Laying in bed with my beautiful Granddaughter whilst it -5 out side. Second night in four nights first born and cheeky monkey decide to hit the bars, the night before Christmas Eve well it is Christmas Eve. Worried as any mum would be, I went out on the balcony to have another cig to be amazed by the bright shining stars lighting the sky up, as I look up asking the universe for a sign, but all I hear are wild dogs.
I treated myself to a full body massage with hot stones today to warm my brittle sore bones, oh it felt so good. As I went into total relaxation I imaged myself also receiving healing from the universe in a piramid all of a sudden I felt my spirit guide he bent over to kiss my third eye and said don’t give up! But as I lay here my back is on fire, electric shocks traveling like the speed of lightning. My heart beat beating so loud at the back of my head and my left ear throbbing so hard Nothing I do brings soothing or calm.
What am I doing here? Trying to bring joy to my family but at the same time disrespecting my pain that the univers feel fit for me to feel.
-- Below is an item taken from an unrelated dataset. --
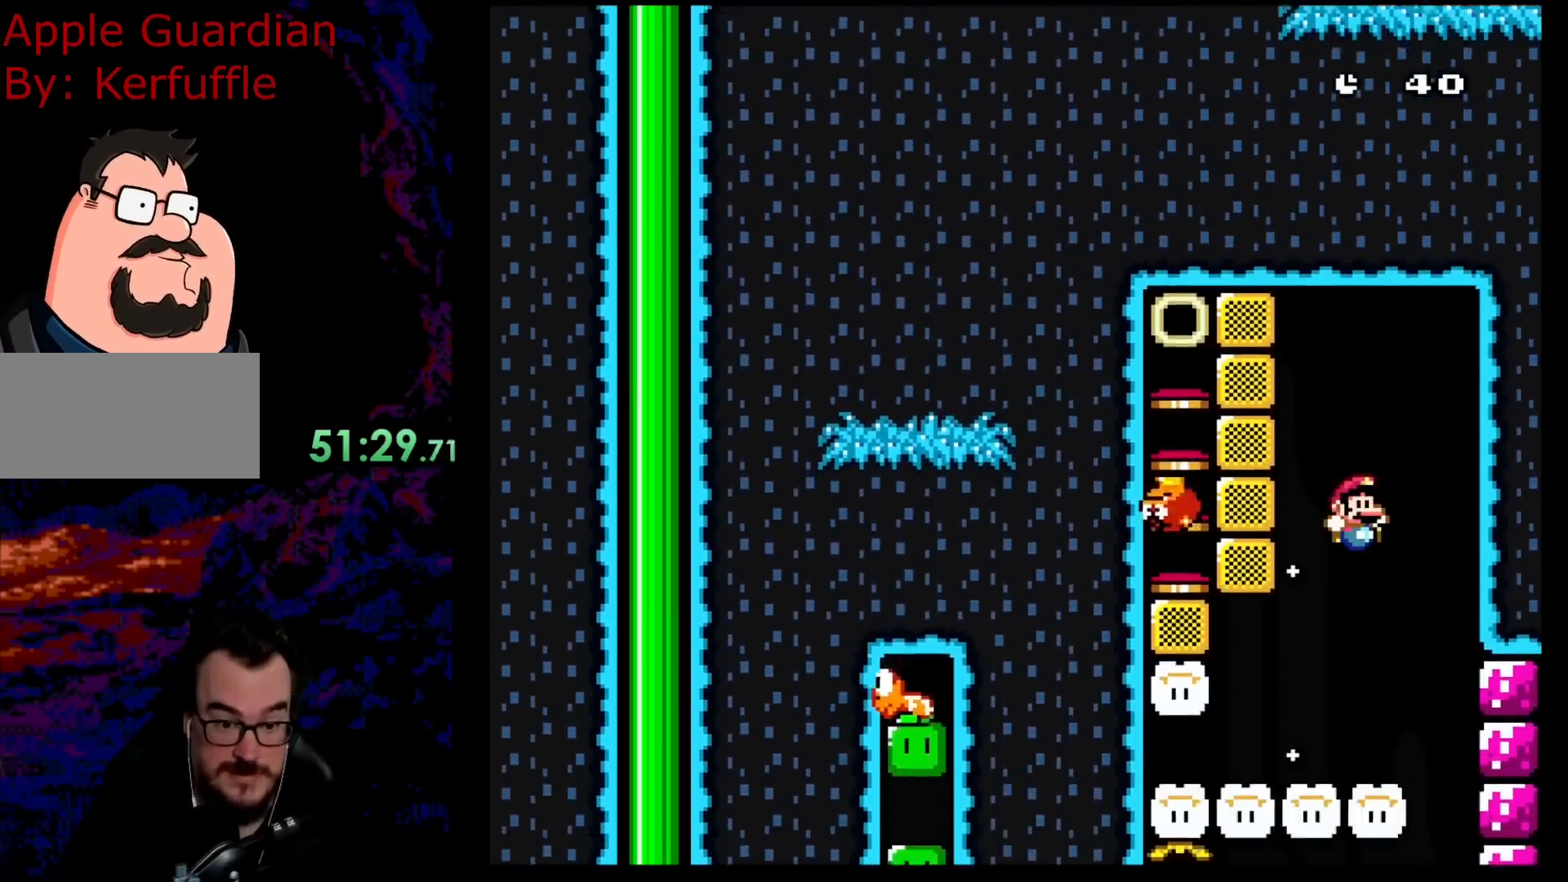
{"buttons": ["B", "Y", "DPAD_LEFT"], "events": [[150, "DPAD_RIGHT", "up"], [200, "DPAD_RIGHT", "down"], [367, "DPAD_DOWN", "down"], [383, "B", "down"], [383, "DPAD_DOWN", "up"], [383, "DPAD_LEFT", "down"], [383, "DPAD_RIGHT", "up"]]}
One day maybe I will get to understand!
So it’s the 6th December 2016. I fly to Bulgaria on the 20th for a white Christmas with my first born, my Granddaughter and cheeky Monkey. But all of a sudden I’m finding my self anxious about the holiday. The pain in my right kidney has really started to kick in, first born has been drawn back into her exs web…. feeling frustrated as cheeky monkeys Off to Australia in March 2017. But that girl needs to fly, a real worker since the age of 14, I’m scared as we are all the same after a little drink. Worrying about my Granddaughter being the protector instead of a child.
He’s left her in London, shouting I hope you get raped!! Spat in her face, finished and controlled her emotions in Ibiza, she welcomed him in to her home, put a bed for his Daughter in my Granddaughters bedroom. Takes steroids. But yet she go’s back!!!
Bubba comes of her motorbike, it’s kept a secrete! But thankful she’s ok. Cheeky monkey go’s without and works a 40 week to travel and spread her wings & rightly so.
I have op after op and feel so worn out I could cry. I pray for health and happiness for my girls & conkie As that would give me happiness and peace.